The brothers also had a sister. Neither she nor Andy is covered by this programme.
Without wishing to sound ghoulish, Robin's losing battle with cancer was no secret, so the Beeb had probably been working on this for some time in order to release it soon after his death.
This documentary covers the career of the Bee Gees from their childhood. Born on the Isle of Man, raised in Manchester, they emigrated to Australia as boys and were discovered by a DJ with the unlikely name of Bill Gates. The name Bee Gees was taken from both Brothers Gibb and his initials. The move back to the UK, being discovered/taken on by Robert Stigwood who worked with Brian Epstein - the Beatles' manager, cracking the States, and a long and winding road with more than a few glitches on the way, not to mention friction, and of course the inevitable substance abuse, all this is included, and more.

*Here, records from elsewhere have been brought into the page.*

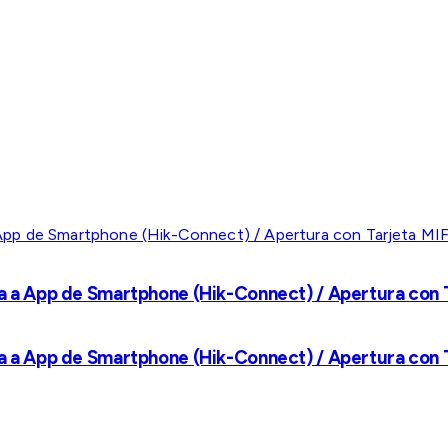
a a App de Smartphone (Hik-Connect) / Apertura con Ta
a a App de Smartphone (Hik-Connect) / Apertura con Ta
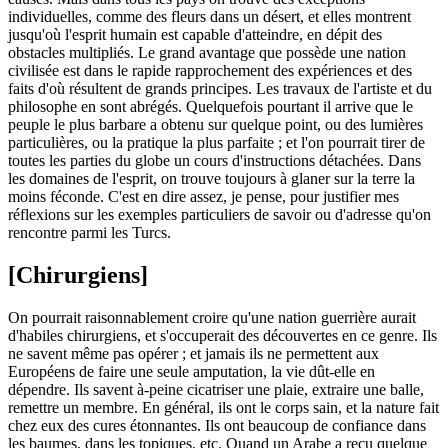
individuelles, comme des fleurs dans un désert, et elles montrent
jusqu'où l'esprit humain est capable d'atteindre, en dépit des
obstacles multipliés. Le grand avantage que possède une nation
civilisée est dans le rapide rapprochement des expériences et des
faits d'où résultent de grands principes. Les travaux de l'artiste et du
philosophe en sont abrégés. Quelquefois pourtant il arrive que le
peuple le plus barbare a obtenu sur quelque point, ou des lumières
particulières, ou la pratique la plus parfaite ; et l'on pourrait tirer de
toutes les parties du globe un cours d'instructions détachées. Dans
les domaines de l'esprit, on trouve toujours à glaner sur la terre la
moins féconde. C'est en dire assez, je pense, pour justifier mes
réflexions sur les exemples particuliers de savoir ou d'adresse qu'on
rencontre parmi les Turcs.
[Chirurgiens]
On pourrait raisonnablement croire qu'une nation guerrière aurait
d'habiles chirurgiens, et s'occuperait des découvertes en ce genre. Ils
ne savent même pas opérer ; et jamais ils ne permettent aux
Européens de faire une seule amputation, la vie dût-elle en
dépendre. Ils savent à-peine cicatriser une plaie, extraire une balle,
remettre un membre. En général, ils ont le corps sain, et la nature fait
chez eux des cures étonnantes. Ils ont beaucoup de confiance dans
les baumes, dans les topiques, etc. Quand un Arabe a reçu quelque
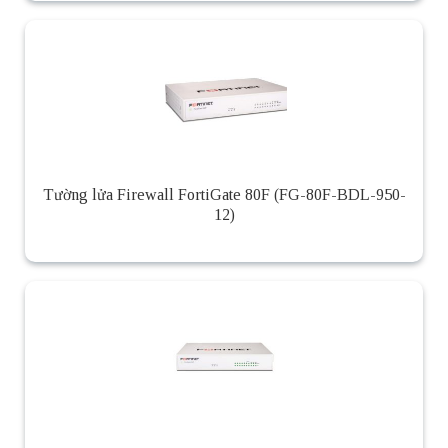
Tường lửa Firewall FortiGate 80F (FG-80F-BDL-950-
12)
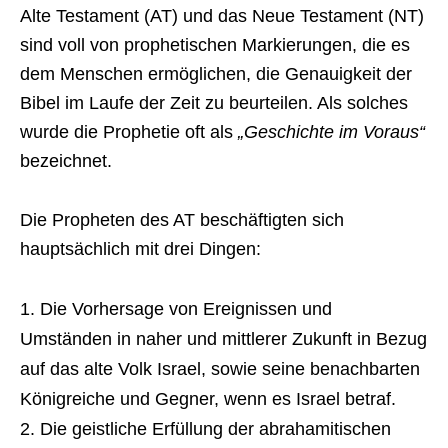
Alte Testament (AT) und das Neue Testament (NT)
sind voll von prophetischen Markierungen, die es
dem Menschen ermöglichen, die Genauigkeit der
Bibel im Laufe der Zeit zu beurteilen. Als solches
wurde die Prophetie oft als
„Geschichte im Voraus“
bezeichnet.
Die Propheten des AT beschäftigten sich
hauptsächlich mit drei Dingen:
Die Vorhersage von Ereignissen und
Umständen in naher und mittlerer Zukunft in Bezug
auf das alte Volk Israel, sowie seine benachbarten
Königreiche und Gegner, wenn es Israel betraf.
Die geistliche Erfüllung der abrahamitischen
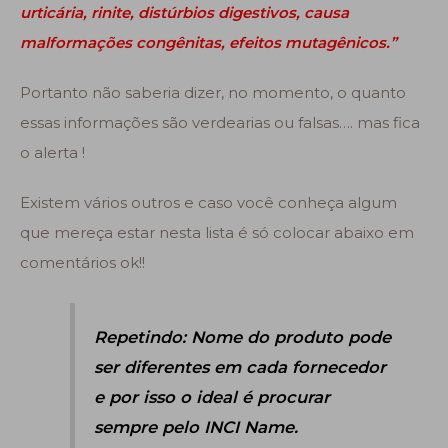
urticária, rinite, distúrbios digestivos, causa
malformações congênitas, efeitos mutagênicos.”
Portanto não saberia dizer, no momento, o quanto
essas informações são verdearias ou falsas…. mas fica
o alerta !
Existem vários outros e caso você conheça algum
que mereça estar nesta lista é só colocar abaixo em
comentários ok!!
Repetindo: Nome do produto pode
ser diferentes em cada fornecedor
e por isso o ideal é procurar
sempre pelo
INCI Name
.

After their career as performers appeared to have stalled or terminated altogether, they relocated to the United States on the advice of Eric Clapton, and reinvented themselves, writing songs for other artists.
The documentary is currently on iplayer for those who can receive it; for those who can't, watch out for it on YouTube.
The Bee Gees can of course be found all over the web; start here and follow the links.
Currently, the man from SongFacts has 19 Bee Gees recordings in his database, but more will be added in due course.